[Collected data]
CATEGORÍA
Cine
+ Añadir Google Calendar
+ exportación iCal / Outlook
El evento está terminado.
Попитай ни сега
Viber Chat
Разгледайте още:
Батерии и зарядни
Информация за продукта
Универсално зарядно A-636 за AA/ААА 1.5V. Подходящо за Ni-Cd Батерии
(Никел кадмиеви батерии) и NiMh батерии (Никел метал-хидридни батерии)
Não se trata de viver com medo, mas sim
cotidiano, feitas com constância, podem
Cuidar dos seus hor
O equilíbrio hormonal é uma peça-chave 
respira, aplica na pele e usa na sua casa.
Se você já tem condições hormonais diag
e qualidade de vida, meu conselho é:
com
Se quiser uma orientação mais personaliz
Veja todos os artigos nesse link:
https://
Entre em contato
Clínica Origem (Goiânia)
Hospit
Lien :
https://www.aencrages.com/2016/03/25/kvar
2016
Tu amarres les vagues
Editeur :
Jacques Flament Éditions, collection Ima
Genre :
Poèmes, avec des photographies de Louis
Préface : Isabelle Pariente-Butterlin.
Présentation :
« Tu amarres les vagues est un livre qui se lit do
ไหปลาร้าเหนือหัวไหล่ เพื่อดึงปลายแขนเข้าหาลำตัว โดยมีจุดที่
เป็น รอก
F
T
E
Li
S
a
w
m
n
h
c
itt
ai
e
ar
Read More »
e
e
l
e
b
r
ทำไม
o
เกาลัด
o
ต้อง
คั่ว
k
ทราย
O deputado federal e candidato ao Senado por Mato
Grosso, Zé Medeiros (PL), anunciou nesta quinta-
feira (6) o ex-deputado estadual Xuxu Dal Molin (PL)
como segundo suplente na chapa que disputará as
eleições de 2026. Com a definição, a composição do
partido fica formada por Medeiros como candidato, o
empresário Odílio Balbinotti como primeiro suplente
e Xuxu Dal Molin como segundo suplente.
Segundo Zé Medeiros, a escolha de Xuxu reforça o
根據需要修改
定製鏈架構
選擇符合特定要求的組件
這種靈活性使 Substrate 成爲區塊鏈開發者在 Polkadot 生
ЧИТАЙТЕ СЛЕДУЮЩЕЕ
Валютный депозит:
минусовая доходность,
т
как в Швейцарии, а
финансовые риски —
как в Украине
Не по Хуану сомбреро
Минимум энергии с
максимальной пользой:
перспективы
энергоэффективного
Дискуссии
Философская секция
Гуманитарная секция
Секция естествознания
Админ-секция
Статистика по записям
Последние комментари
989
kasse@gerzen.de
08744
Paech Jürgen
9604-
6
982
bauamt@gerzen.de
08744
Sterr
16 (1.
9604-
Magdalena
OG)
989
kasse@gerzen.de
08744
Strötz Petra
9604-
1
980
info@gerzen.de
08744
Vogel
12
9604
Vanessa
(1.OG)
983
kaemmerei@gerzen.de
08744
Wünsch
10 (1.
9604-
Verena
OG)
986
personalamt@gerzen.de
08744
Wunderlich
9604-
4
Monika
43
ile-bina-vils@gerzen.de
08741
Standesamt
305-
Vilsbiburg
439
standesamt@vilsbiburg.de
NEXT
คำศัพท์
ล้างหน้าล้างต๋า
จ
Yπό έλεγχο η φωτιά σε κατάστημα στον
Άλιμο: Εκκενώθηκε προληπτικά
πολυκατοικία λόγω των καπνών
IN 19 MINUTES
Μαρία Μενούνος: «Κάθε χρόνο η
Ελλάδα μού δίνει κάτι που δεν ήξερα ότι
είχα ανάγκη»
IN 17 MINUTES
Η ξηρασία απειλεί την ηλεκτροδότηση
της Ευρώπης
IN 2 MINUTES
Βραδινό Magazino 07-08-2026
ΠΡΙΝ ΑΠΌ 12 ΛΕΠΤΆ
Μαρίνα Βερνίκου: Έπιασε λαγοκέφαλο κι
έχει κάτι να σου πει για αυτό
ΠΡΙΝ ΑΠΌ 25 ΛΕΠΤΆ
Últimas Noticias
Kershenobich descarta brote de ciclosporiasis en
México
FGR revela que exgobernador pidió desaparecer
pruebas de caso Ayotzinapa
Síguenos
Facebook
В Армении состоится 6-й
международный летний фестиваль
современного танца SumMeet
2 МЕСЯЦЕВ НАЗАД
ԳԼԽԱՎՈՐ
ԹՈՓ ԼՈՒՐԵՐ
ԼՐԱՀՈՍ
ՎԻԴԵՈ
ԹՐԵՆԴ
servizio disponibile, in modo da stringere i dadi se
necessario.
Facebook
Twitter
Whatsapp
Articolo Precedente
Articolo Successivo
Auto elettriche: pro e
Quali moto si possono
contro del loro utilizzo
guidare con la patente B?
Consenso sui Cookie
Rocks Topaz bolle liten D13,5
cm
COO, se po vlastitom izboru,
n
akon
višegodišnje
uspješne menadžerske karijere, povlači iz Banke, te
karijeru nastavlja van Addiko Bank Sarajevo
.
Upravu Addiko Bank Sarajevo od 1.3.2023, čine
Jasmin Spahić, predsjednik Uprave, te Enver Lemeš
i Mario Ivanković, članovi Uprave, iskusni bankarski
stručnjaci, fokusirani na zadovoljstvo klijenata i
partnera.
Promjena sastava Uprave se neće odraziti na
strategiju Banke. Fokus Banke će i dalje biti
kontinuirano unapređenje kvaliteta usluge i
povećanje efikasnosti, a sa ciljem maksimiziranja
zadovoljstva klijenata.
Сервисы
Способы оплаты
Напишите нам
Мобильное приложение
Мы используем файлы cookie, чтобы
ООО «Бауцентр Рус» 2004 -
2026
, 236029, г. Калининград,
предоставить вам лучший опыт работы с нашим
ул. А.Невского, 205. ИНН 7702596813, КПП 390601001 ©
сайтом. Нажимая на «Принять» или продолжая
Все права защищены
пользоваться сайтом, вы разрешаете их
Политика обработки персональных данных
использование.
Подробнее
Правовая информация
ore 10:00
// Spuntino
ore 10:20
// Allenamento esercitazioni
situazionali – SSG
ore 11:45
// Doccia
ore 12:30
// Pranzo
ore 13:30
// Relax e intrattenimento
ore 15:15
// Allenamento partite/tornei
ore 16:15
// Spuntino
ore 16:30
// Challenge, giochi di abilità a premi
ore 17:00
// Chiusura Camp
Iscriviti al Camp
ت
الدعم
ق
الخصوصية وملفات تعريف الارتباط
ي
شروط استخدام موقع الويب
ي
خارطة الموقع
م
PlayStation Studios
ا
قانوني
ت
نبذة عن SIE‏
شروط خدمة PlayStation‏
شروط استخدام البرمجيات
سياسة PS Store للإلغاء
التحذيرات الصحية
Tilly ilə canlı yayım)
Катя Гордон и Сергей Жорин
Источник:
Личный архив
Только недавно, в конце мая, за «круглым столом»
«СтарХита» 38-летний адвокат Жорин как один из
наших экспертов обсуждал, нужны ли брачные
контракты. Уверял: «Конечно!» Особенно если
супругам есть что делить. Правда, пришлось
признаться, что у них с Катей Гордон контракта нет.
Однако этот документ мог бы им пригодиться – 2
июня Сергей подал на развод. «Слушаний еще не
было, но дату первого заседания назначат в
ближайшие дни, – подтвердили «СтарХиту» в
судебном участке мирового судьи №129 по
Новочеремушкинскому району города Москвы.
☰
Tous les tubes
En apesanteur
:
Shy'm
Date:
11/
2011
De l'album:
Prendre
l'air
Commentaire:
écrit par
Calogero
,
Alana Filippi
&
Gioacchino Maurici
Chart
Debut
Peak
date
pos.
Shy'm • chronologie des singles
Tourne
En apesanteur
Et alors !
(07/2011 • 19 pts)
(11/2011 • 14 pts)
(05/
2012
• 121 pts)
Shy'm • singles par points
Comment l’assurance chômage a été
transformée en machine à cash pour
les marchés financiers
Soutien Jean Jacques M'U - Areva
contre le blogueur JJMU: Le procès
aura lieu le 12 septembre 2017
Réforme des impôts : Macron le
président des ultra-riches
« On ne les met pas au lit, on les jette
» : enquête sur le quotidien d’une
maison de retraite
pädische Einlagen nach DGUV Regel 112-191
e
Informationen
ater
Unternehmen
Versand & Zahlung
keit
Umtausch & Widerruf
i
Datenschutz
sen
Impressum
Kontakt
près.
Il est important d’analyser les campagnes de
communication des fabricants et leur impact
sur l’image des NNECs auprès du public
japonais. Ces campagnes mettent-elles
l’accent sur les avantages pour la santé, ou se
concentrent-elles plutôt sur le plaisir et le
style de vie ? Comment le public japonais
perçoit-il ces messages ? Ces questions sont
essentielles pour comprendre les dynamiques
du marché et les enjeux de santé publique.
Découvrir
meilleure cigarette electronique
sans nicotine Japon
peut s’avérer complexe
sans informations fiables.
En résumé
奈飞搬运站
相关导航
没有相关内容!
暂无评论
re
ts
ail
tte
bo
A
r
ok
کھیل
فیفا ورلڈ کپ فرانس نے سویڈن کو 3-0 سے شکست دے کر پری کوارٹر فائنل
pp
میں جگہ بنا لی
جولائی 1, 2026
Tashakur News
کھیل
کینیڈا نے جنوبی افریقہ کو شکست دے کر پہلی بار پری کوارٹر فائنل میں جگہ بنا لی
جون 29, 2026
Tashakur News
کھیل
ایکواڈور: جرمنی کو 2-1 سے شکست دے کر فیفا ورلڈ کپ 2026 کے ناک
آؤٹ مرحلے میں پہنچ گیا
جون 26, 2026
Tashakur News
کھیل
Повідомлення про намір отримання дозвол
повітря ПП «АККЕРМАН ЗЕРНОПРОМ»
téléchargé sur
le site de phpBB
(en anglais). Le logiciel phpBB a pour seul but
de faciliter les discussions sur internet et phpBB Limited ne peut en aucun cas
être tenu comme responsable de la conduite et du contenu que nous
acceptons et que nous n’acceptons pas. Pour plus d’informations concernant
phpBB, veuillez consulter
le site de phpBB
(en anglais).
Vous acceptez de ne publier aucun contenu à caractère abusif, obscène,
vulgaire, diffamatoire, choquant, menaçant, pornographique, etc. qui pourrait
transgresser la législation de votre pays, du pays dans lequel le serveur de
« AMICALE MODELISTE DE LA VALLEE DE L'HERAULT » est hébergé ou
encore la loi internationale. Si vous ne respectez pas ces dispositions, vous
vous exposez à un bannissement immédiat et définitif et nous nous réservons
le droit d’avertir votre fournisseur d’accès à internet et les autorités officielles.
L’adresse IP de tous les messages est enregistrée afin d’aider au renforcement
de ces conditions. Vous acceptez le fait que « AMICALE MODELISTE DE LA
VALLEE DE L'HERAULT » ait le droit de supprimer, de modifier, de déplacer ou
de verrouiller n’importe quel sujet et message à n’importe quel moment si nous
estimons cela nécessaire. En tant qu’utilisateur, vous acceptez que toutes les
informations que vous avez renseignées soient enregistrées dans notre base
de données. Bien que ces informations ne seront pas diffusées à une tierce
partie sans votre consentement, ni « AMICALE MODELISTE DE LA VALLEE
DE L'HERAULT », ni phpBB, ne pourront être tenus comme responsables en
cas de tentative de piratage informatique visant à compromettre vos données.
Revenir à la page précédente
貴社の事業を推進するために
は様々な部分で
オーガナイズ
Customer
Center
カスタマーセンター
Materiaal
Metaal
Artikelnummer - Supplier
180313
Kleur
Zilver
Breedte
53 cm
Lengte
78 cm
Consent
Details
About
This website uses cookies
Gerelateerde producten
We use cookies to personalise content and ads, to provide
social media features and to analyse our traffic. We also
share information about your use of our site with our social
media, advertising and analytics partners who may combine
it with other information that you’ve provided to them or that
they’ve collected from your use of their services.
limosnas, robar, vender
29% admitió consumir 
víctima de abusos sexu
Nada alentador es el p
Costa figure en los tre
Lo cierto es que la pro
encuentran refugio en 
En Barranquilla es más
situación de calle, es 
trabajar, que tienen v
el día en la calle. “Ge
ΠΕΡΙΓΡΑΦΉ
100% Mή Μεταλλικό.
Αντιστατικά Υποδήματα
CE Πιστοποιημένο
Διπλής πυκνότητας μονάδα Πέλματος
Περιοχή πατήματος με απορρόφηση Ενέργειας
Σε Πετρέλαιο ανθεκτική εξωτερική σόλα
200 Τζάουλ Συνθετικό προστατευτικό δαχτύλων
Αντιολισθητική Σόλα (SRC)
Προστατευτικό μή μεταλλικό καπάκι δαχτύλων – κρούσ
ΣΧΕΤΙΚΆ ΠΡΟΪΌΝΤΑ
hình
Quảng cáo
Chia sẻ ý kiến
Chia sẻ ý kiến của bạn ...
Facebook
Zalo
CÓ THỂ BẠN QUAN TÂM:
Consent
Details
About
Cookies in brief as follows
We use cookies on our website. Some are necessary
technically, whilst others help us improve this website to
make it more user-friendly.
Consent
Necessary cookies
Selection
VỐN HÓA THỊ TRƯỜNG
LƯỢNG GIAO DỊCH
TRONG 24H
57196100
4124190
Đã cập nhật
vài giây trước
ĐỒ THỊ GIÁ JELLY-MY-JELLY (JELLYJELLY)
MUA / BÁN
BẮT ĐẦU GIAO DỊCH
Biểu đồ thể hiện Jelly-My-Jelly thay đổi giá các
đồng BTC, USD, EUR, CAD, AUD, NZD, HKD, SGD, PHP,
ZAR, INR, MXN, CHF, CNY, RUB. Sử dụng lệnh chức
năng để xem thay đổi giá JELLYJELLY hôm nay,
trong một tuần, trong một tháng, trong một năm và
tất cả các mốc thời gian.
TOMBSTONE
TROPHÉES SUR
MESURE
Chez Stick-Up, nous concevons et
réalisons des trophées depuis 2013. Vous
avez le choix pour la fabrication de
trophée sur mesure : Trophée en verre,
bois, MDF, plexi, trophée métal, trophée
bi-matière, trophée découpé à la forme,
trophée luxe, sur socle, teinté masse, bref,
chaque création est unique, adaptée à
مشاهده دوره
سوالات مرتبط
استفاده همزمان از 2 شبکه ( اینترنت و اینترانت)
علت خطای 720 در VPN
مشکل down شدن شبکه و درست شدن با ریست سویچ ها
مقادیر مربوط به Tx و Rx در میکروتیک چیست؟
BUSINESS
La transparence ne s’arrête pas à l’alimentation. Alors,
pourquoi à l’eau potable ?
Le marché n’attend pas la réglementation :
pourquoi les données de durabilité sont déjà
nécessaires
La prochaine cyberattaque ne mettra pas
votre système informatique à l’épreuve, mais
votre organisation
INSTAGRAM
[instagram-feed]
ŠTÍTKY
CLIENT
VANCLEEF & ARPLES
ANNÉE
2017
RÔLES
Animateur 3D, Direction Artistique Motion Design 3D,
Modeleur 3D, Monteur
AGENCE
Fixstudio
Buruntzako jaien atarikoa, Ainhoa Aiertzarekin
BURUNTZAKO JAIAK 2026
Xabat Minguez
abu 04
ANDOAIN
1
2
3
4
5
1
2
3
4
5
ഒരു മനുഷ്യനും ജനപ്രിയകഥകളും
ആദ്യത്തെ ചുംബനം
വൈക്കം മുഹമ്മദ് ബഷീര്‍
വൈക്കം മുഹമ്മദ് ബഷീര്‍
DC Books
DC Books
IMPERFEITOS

* JOB
The lines to extract from the data above begin with the line containing "bi-matière, trophée découpé" and end with the line containing "ഒരു മനുഷ്യനും ജനപ്രിയകഥകളും". Extract them exactly, including both.

* RESPONSE BOX
bi-matière, trophée découpé à la forme,
trophée luxe, sur socle, teinté masse, bref,
chaque création est unique, adaptée à
مشاهده دوره
سوالات مرتبط
استفاده همزمان از 2 شبکه ( اینترنت و اینترانت)
علت خطای 720 در VPN
مشکل down شدن شبکه و درست شدن با ریست سویچ ها
مقادیر مربوط به Tx و Rx در میکروتیک چیست؟
BUSINESS
La transparence ne s’arrête pas à l’alimentation. Alors,
pourquoi à l’eau potable ?
Le marché n’attend pas la réglementation :
pourquoi les données de durabilité sont déjà
nécessaires
La prochaine cyberattaque ne mettra pas
votre système informatique à l’épreuve, mais
votre organisation
INSTAGRAM
[instagram-feed]
ŠTÍTKY
CLIENT
VANCLEEF & ARPLES
ANNÉE
2017
RÔLES
Animateur 3D, Direction Artistique Motion Design 3D,
Modeleur 3D, Monteur
AGENCE
Fixstudio
Buruntzako jaien atarikoa, Ainhoa Aiertzarekin
BURUNTZAKO JAIAK 2026
Xabat Minguez
abu 04
ANDOAIN
1
2
3
4
5
1
2
3
4
5
ഒരു മനുഷ്യനും ജനപ്രിയകഥകളും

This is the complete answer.